The question was essentially: If we test more than a smaller EU nation, won’t that skew the number of cases to make it look we’re doing worse than the that country?
My longish answer:
If the positivity rate (% of population demonstrated infected by testing) of two populations was the same, then testing 100 people in Italy and 100 people in the U.S. would result in the same number of infected people…and if you tested more in either country, you will definitely get more cases. In this scenario, if you tested 100 more people in the U.S. and didn’t test any more in Italy, the U.S. would appear to have double the number of cases…but the pandemic situation would be the same in both countries.

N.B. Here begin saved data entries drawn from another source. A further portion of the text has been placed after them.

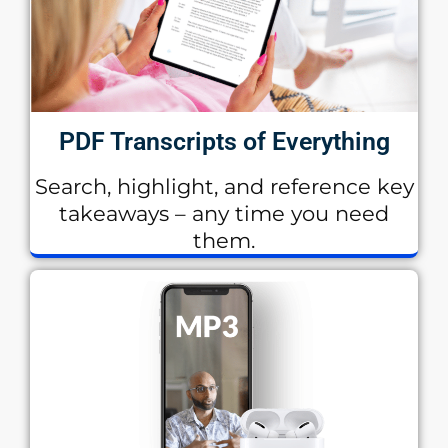
PDF Transcripts of Everything
Search, highlight, and reference key
takeaways – any time you need
them.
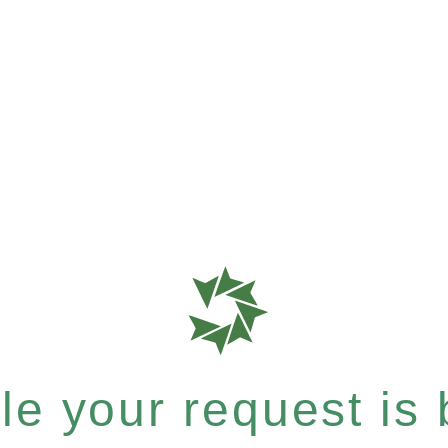
e your request is b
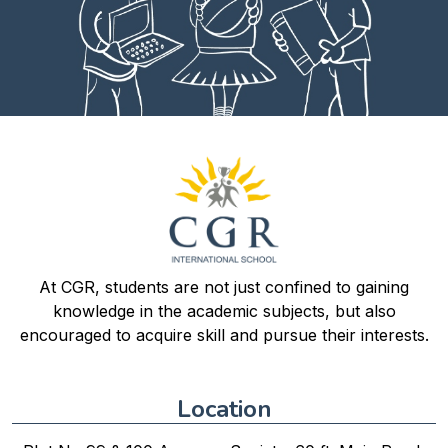
At CGR, students are not just confined to gaining
knowledge in the academic subjects, but also
encouraged to acquire skill and pursue their interests.
Location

You have the same levels of virus present in the population.
However, that’s not what we’re seeing here in the U.S.
Italy tested 57.5K yesterday and found 251 cases, and the U.S. tested 614K and found 33,539. Italy’s positivity rate yesterday was .43%, meaning one out of every 200 people tested showed up positive. The U.S. rate was 5.5%, which means about one out of every 20 people tested positive. If you had to choose between grocery store where 1 out of 20 people was infected, or 1 out of 200 was infected…which would you choose? I know where I’m shopping.

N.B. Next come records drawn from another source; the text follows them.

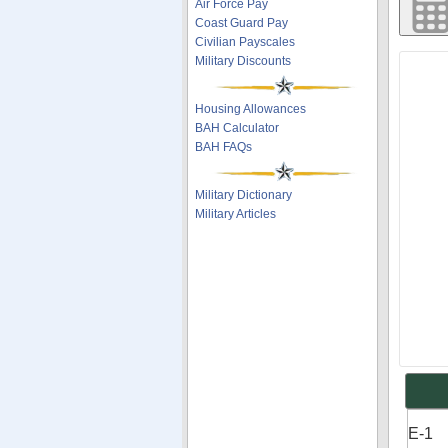
Air Force Pay
Coast Guard Pay
Civilian Payscales
Military Discounts
Housing Allowances
BAH Calculator
BAH FAQs
Military Dictionary
Military Articles
E-1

And IF Italy had somehow tested 614K people yesterday like we did in the U.S., they would have seen around 2,600 cases, because the prevalence of the virus in their population is so low (.43% based on a data snapshot).

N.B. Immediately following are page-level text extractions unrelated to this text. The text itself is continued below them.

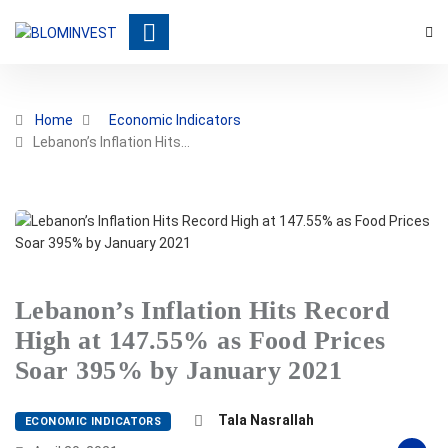
Home
Economic Indicators
Lebanon’s Inflation Hits…
Lebanon’s Inflation Hits Record
High at 147.55% as Food Prices
Soar 395% by January 2021
Tala Nasrallah
ECONOMIC INDICATORS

Gauging the positivity rate is only truly possible when testing is done on a large scale. Not only does it give health officials a rough sense of where the country or state stands in terms of infection, it indicates whether enough testing has been done. A very high positivity often indicates that testing has fallen behind…unless you truly have a 20% infected population. It should guide health policy. When the positivity rate is high or increasing, you have an out of control outbreak. Italy and most of the EU countries I’d shown before have reduced their positivity rates to well below 1%. The UK is at .77%. Some of those countries have slowed testing because of this…it’s not necessary to proactively test widespread when you get that low. Still a good idea to keep testing, but you don’t need the same massive effort we’re seeing in the U.S. right now. Because we’re nowhere close to under control, particularly in states that didn’t take this seriously from the start.
Here are the current positivity rates for select U.S. states based on yesterday’s data, which corresponds with charts of states that have contained or are well on their well to containing the pandemic, plus states that are not on the way:
CT .6%
MI 1.1%
NY 1.4%
NJ 1.8%
CA 4.4% (they’ve just implemented a mandatory mask policy)
TX 10%
FL 20%
AZ 21%
Some of the raw data is included below. The outbreak states make up less than half of the tests in the country (remove CA and way less) but nearly 70% of all new cases.
WE HAVE A BIG PROBLEM IN THE UNITED STATES.